### Task brief
In the technical text below, quote verbatim the portion that runs from "The model is" to "methodology in benchmarks/BENCHMARK.md).".

### Reading passage
The model is Qwen2.5-3B (LM) + MoonViT (vision) + a 2-layer MLP projector; detection happens in token space - the model emits coordinate tokens <0>..<1000> that decode to boxes. The full pixel→labeled-boxes pipeline is ported and validated against the official implementation: the boxes come out identical, just faster (details and methodology in benchmarks/BENCHMARK.md).

Same detections as the official LocateAnything-3B, faster - here on an NVIDIA GB10 GPU, against the official model run exactly as its model card documents (bf16), across three scenes:

_{It also runs on CPU with no GPU at all (~1.7-3× over PyTorch-CPU; see benchmarks).}

What it does

Give it an image and an open-vocabulary prompt; it returns labeled boxes.

locate-anything-cli detect --model models/locate-anything-q8_0.gguf \
    --input street.jpg \
    --prompt "Locate all the instances that matches the following description: person</c>car." \
    --annotated out.png
# -> {"detections":[{"label":"person","box":[...]}, ...]}  + an annotated PNG

Performance

Identical detections to the official LocateAnything-3B, faster on CPU with no Python. On a Ryzen 9 9950X3D (CPU, 16 threads), inference-only on the 448 fixture:

mode	PyTorch (official, f32)	locate-anything.cpp (f32)	speedup	detections
slow (pure AR)	23.65 s	14.26 s	1.66×	identical (IoU 1.000)
hybrid (default)	69.06 s	22.32 s	3.09×	identical (IoU 0.999)

### Raw data
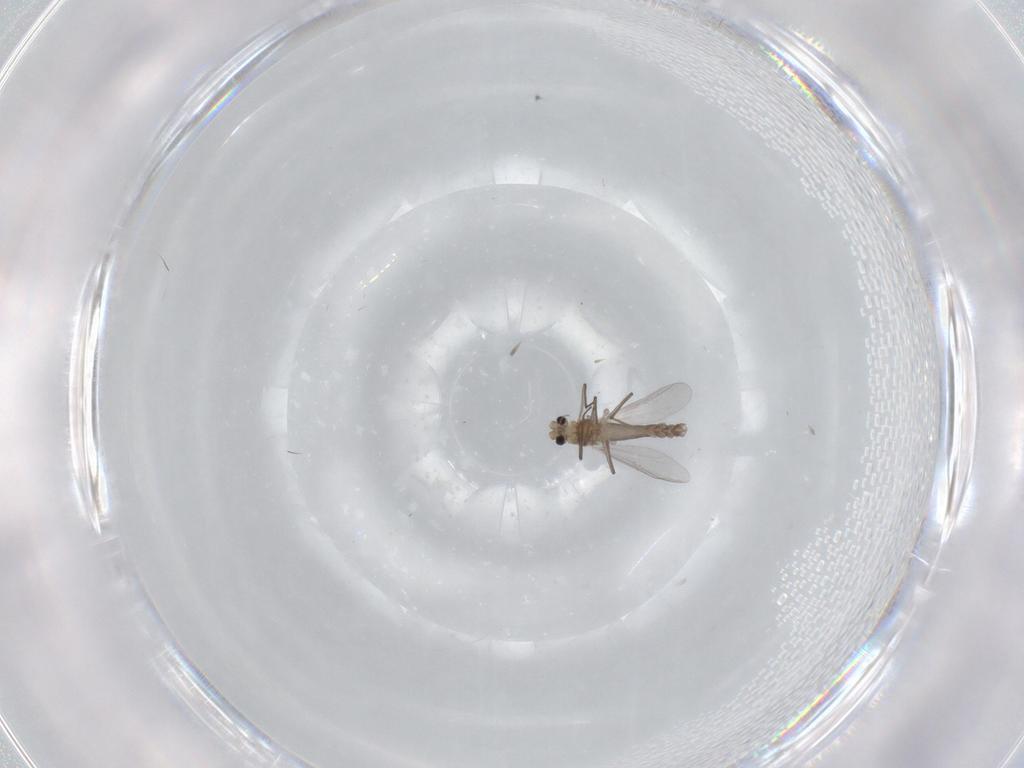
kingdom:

...

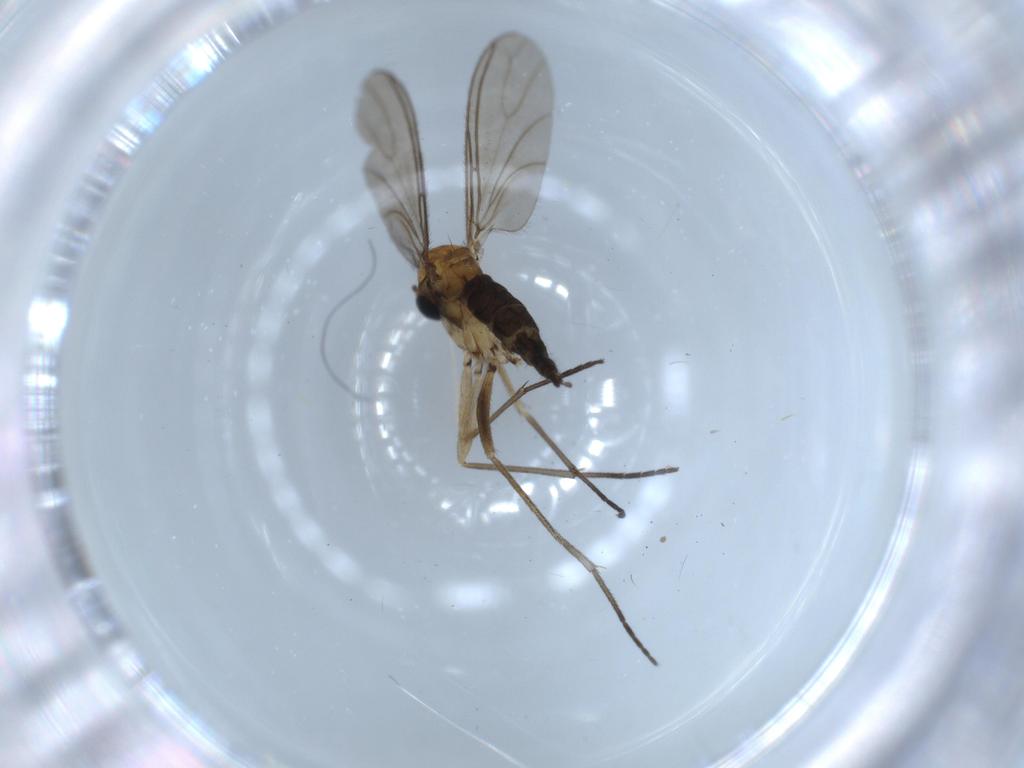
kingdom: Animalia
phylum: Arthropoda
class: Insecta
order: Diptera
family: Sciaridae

### Complete response
The model is Qwen2.5-3B (LM) + MoonViT (vision) + a 2-layer MLP projector; detection happens in token space - the model emits coordinate tokens <0>..<1000> that decode to boxes. The full pixel→labeled-boxes pipeline is ported and validated against the official implementation: the boxes come out identical, just faster (details and methodology in benchmarks/BENCHMARK.md).